Lets start from page by page serialization.
template<typename T, int PageCount = 1024, int PageSize = 1024>
struct Storage
{
template<typename int (T::* Serializer)(char*)>
void Serialize(char* Buffer)
{
for (const auto& Page : _Pages)
for (const auto& Object : Page)
Buffer += (Object.*Serializer)(Buffer);
}
}
Page by page serialization takes 1015 milliseconds.
It is going to be my baseline.
Lets do the same, but with parallel_for
iterating over pages of objects:
template<typename T, int PageCount = 1024, int PageSize = 1024>
struct Storage
{
void SerializeParallel(char* Buffer)
{
std::for_each(std::execution::par_unseq, _Pages.data(), _Pages.data() + PageCount, [&](const std::vector<T>& Page)
{
const int Index = &Page - _Pages.data();
char* LocalBuffer = Buffer + (Index * PageSize * T::SerializedSize);
for (const auto& Object : Page)
LocalBuffer += (Object.*Serializer)(LocalBuffer);
});
}
}
As you can see there’s no dynamic memory allocation happening.
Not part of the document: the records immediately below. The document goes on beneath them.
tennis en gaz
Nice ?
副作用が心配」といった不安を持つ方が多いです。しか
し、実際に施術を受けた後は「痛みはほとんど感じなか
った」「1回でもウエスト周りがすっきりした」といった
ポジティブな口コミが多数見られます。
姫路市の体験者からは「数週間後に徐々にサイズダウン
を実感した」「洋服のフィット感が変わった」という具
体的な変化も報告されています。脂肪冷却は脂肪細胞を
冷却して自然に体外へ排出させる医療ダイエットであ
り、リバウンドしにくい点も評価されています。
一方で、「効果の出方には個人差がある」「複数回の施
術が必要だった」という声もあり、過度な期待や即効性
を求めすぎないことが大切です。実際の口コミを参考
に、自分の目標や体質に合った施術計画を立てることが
The buffer is preallocated before calling SerializeParallel
.
Serializing pages in parallel takes 561 milliseconds.
Better than the baseline, but given I’m running this on Intel i7-8750H with 12 logical cores available, it’s far from what I expected. I’m going to take a closer look at what the program is actually doing when serializing in parallel.
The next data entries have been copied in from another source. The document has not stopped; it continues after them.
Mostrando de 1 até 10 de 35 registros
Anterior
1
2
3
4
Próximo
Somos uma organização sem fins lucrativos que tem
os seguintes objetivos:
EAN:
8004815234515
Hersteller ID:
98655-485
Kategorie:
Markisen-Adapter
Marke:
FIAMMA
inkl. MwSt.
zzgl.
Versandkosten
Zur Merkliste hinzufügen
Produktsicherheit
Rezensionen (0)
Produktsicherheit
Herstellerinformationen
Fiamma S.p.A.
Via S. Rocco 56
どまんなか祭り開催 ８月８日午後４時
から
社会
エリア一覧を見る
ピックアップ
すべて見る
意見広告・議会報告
Starting from the thread utilization:
This doesn’t look good. There are lots of bubbles, where threads seem to idle or wait. I’m diving into call stacks to see where the bubbles come from just to find this:
It looks that sprintf
under the hood calls a _free_dbg
which in turn triggers synchronization due to a lock. In the above screenshot the lock consumed 15 milliseconds! How many of those does the code hit?
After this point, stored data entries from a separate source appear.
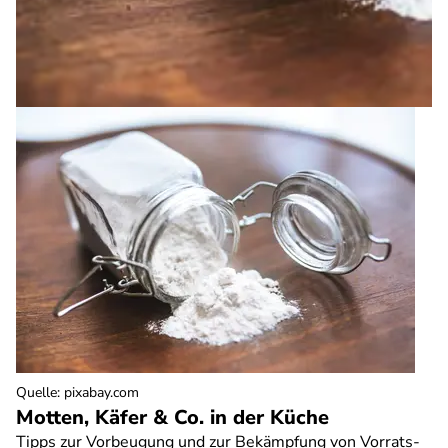
Quelle
:
pixabay.com
Motten, Käfer & Co. in der Küche
Tipps zur Vorbeugung und zur Bekämpfung von Vorrats-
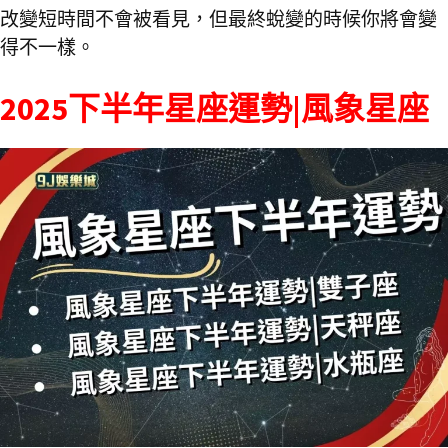
改變短時間不會被看見，但最終蛻變的時候你將會變
得不一樣。
2025下半年星座運勢|風象星座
A lot. Lets look at the numbers:
It seems that the serialization code spends 336 ms in locks (__acrt_lock
). It is 60% time of Foo::SerializeAsText
. Those numbers are crazy.
Calls to _free_dbg
mean that sprintf
probably dynamically allocates memory in some cases. I don’t think it does in this situation, because there are no corresponding calls to malloc
. So why does it even show in the profiler? I guess because the caller assumes that calling free
with a nullptr
is a no-op (does nothing). But is it?
Let’s look into the Windows SDK code (10.0.19041.0):
// free.cpp
extern "C" _CRT_HYBRIDPATCHABLE __declspec(noinline) void __cdecl free(void* const block)
{
#ifdef _DEBUG
_free_dbg(block, _NORMAL_BLOCK);
#else
_free_base(block);
#endif
}
// debug_heap.cpp
extern "C" __declspec(noinline) void __cdecl _free_dbg(void* const block, int const block_use)
{
__acrt_lock(__acrt_heap_lock);
__try
{
int const actual_use{block_use == _UNKNOWN_BLOCK && block != nullptr
? header_from_block(block)->_block_use
: block_use};
free_dbg_nolock(block, actual_use);
}
__finally
{
__acrt_unlock(__acrt_heap_lock);
}
}
// free_base.cpp
extern "C" void __declspec(noinline) __cdecl _free_base(void* const block)
{
if (block == nullptr)
{
return;
}
if (!HeapFree(select_heap(block), 0, block))
{
errno = __acrt_errno_from_os_error(GetLastError());
}
}
Calling free(0)
in release actually is a no-op, but in debug it evaluates to a _free_dbg
which always locks, regardless of the argument. I’ve found a thread on Visual Studio Developer Community, where someone raised it as an issue two years ago. Hopefully it’ll be fixed one day.
Getting back to the serialization – I am not going to fix sprintf
so that it doesn’t allocate memory, but there are bunch of alternatives out there. I’ve found nanoprintf from Charles Nicholson to be a good replacement. It’s a single header, lightweight implementation and does not allocate memory.
After replacing sprintf
with npf_snprintf
the profiler produces this output:

Thread utilization also looks nicer:

To sum this up – dynamic allocations in parallel execution are bad for performance as they lead to thread synchronization. You should strive to use preallocated memory and even then profile your code regularly to spot potential locks coming out of external libraries.
You should also be careful about overusing printf-family functions in parallel code, as they might allocate memory and will always make a call to free
(even with a nullptr
) which currently triggers a lock on Windows when compiling in debug configuration.